Anche gli amministratori di un server possono prendere alcune precauzioni per proteggere i loro utenti. Il primo passo sarebbe ovviamente quello di non consentire agli hacker di arrivare ai database con gli hash. Che sia più facile a dirsi che a farsi lo dimostrano le molte violazioni avvenute sui server delle grandi aziende. Perciò si deve per forza proteggere l’hash, incominciando a non utilizzare degli algoritmi obsoleti.
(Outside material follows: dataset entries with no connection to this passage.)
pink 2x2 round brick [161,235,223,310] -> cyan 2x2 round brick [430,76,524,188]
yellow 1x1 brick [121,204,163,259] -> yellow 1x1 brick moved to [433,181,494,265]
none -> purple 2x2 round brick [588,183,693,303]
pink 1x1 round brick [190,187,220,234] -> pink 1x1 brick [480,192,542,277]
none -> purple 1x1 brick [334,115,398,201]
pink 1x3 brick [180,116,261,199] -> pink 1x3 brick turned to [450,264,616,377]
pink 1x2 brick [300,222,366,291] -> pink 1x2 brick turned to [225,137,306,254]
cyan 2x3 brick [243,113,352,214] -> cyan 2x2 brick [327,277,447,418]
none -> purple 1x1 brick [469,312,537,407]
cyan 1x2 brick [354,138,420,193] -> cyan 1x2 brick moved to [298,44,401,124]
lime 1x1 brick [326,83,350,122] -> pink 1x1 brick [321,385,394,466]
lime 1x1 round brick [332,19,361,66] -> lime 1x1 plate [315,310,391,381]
Sia MD5 sia SHA-1 risultano da molto tempo non sicuri e le relative tabelle arcobaleno si trovano facilmente su Internet. Con questi algoritmi si possono scoprire le password che vengono rese come hash nel giro di pochi secondi. Perciò è indispensabile informarsi regolarmente sullo sviluppo di nuovi algoritmi e su quanto sia sicura la funzione di hash utilizzata. SHA-2 e così anche la sua variante più conosciuta SHA-256 sono considerati ancora sicuri, nel frattempo è però anche disponibile SHA-3, che promette una maggiore sicurezza.
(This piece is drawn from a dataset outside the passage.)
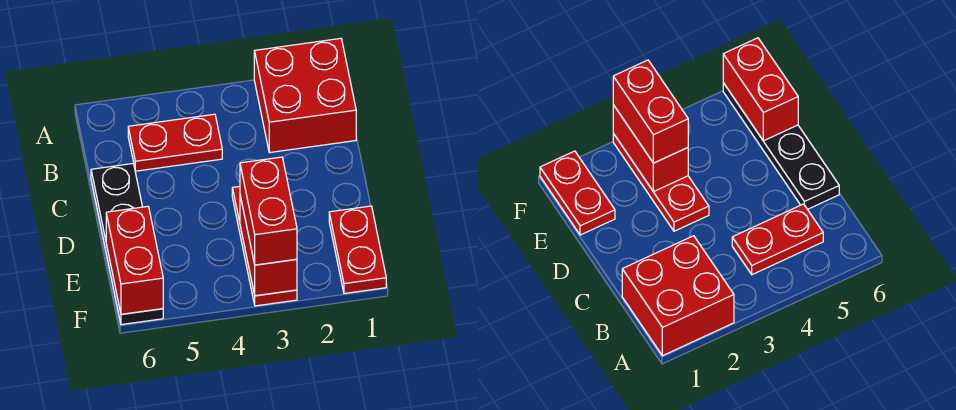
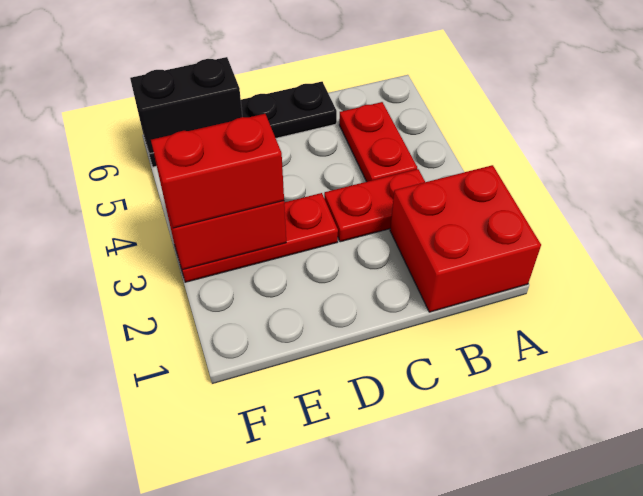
red 1x2 plate [329,206,386,294] -> red 1x2 plate moved to [324,169,425,242]
red 1x2 brick [106,206,163,314] -> black 1x2 brick [130,57,242,154]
Per strutturare la decodifica delle tabelle arcobaleno in modo un po’ più difficile, oggigiorno si usa il cosiddetto salt: quando un utente stabilisce una password, il sistema crea un valore casuale aggiuntivo, il salt. Questo valore confluisce insieme alla password nella funzione di hash e genera così un altro valore, al di là della semplice password.

Il salt e l’hash si trovano entrambi in un database, cosa che potrebbe generare un po’ di confusione: gli hacker che accedono al contenuto del database, riescono a ottenere così il nome utente, l’hash e il relativo salt. Infatti gli attacchi forza bruta e a dizionario non vengono evitati con questo procedimento, ma questa misura aggiuntiva risulta efficace proprio contro le rainbow tables. Una simile tabella è creata preliminarmente sulla base di un algoritmo di hash e indipendentemente dal database che si usa. I salt non possono quindi essere contenuti nelle tabelle arcobaleno, visto che i creatori della tabella non erano ancora a conoscenza del salt.
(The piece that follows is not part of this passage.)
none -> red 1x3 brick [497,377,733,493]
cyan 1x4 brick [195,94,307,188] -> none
Un altro vantaggio del salt è che gli utenti non devono segnarselo, quindi possono essere caotici e soprattutto molto lunghi. In questo modo gli hash sono di nuovo complessi e risultano difficili da gestire. Inoltre un salt impedisce che due o più persone inseriscano la stessa password e scrivano così anche lo stesso hash nel database. Infine il salting aiuta anche nel caso in cui gli utenti utilizzino sempre la stessa password per diversi servizi: l’hash memorizzato è diverso su tutti i servizi per via del salt.

Accanto a salt c’è anche pepper, che complica a sua volta gli attacchi forza bruta o a dizionario. Anche pepper è una sequenza di caratteri casuale che confluisce nell’hash insieme alla password, ancora meglio se combinato con salt. Al contrario di salt, il pepper non si salva in un database insieme agli altri dati di login, ma separatamente e in un luogo più sicuro.

Spesso viene utilizzata una catena di caratteri fissa per tutte le password della piattaforma, perciò pepper non aiuta contro il fatto che più utenti dispongono della stessa password perché utilizzano anche lo stesso pepper, cosa che porta di nuovo ad avere un hash identico. In parole povere gli amministratori dovrebbero affidarsi a una combinazione composta da salt e pepper.